:: What is required ::
Please set down the records below word for word, starting at the line that contains "To the nearest" and ending at the line that contains "At how many categories does at least one series exceed 227270?", both of those lines included.

:: Provided information ::
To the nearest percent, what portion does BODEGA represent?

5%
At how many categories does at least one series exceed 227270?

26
---
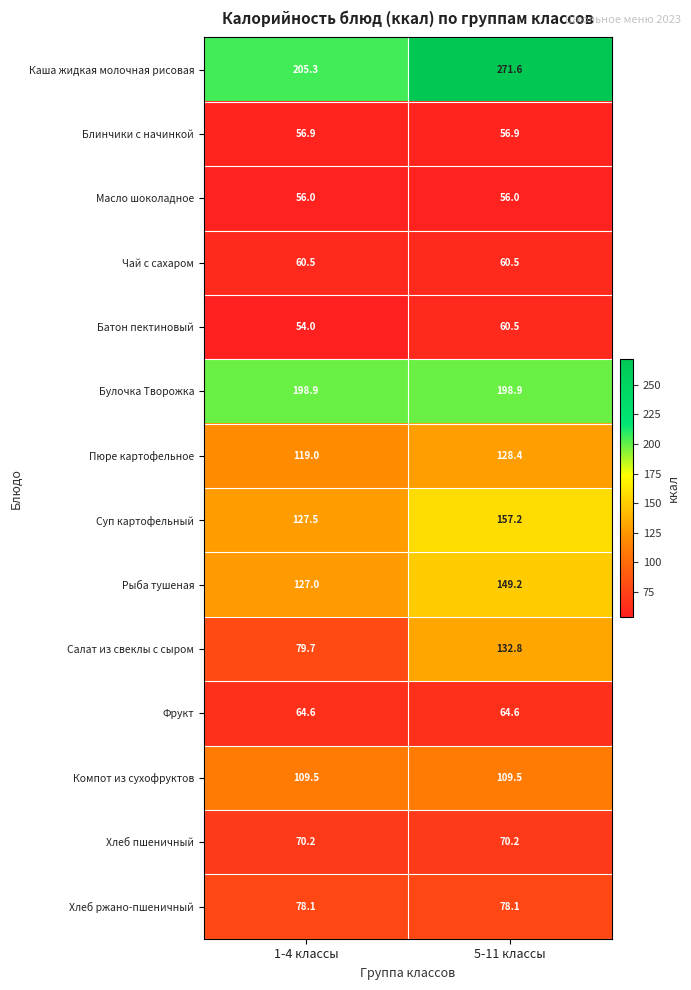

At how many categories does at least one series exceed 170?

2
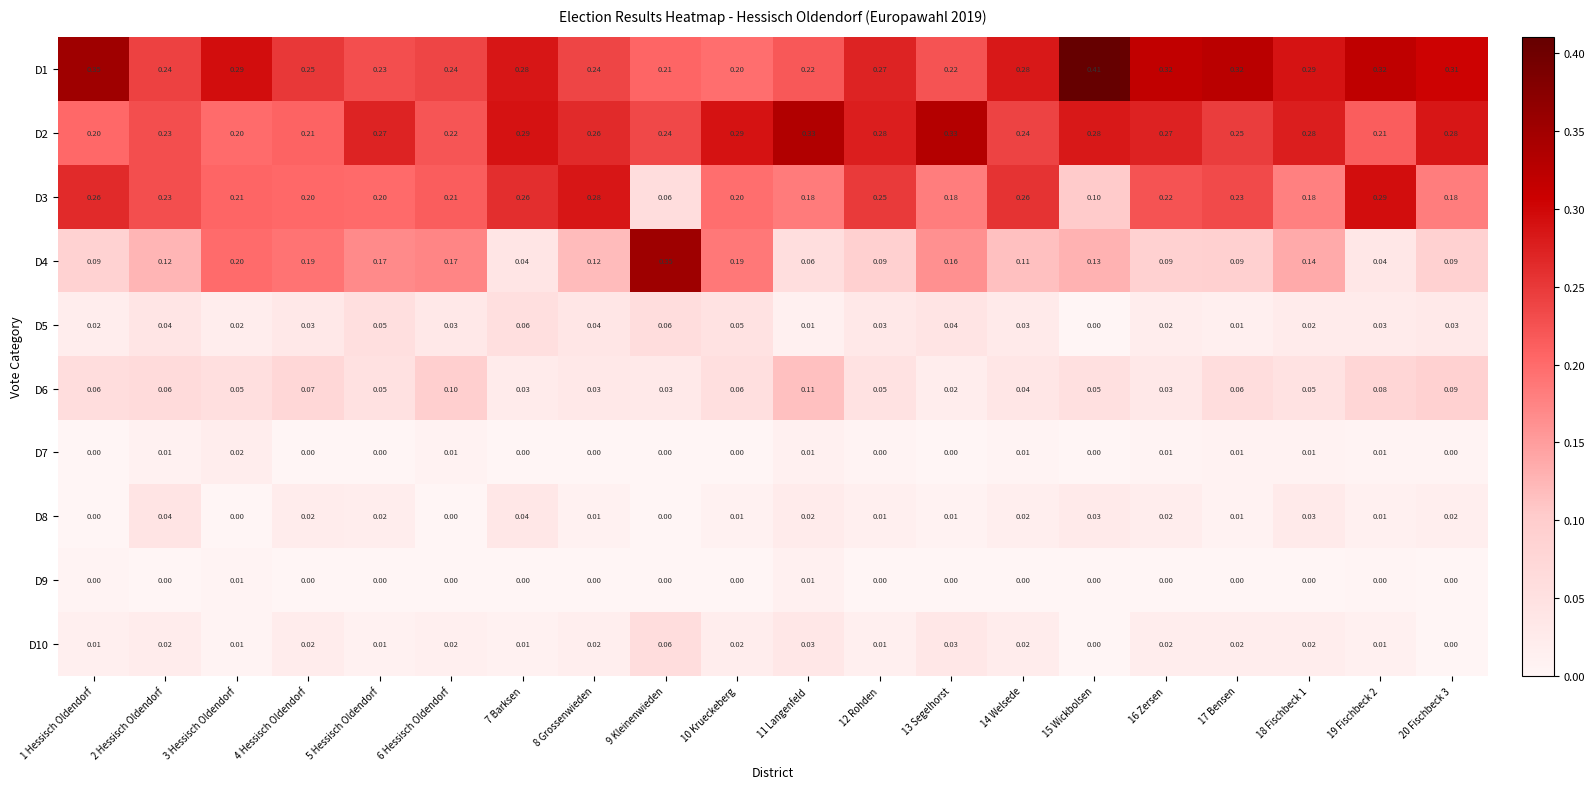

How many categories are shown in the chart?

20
...
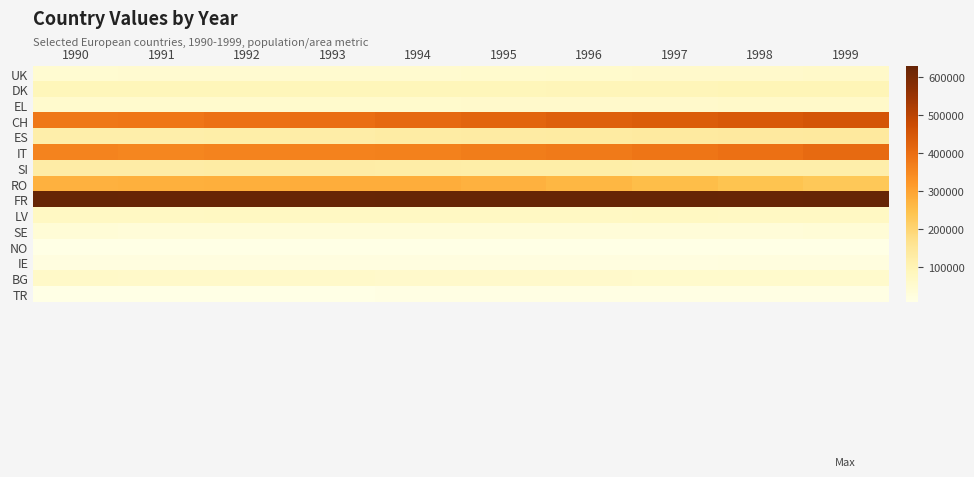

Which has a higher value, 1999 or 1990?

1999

:: Exercise output ::
To the nearest percent, what portion does BODEGA represent?

5%
At how many categories does at least one series exceed 227270?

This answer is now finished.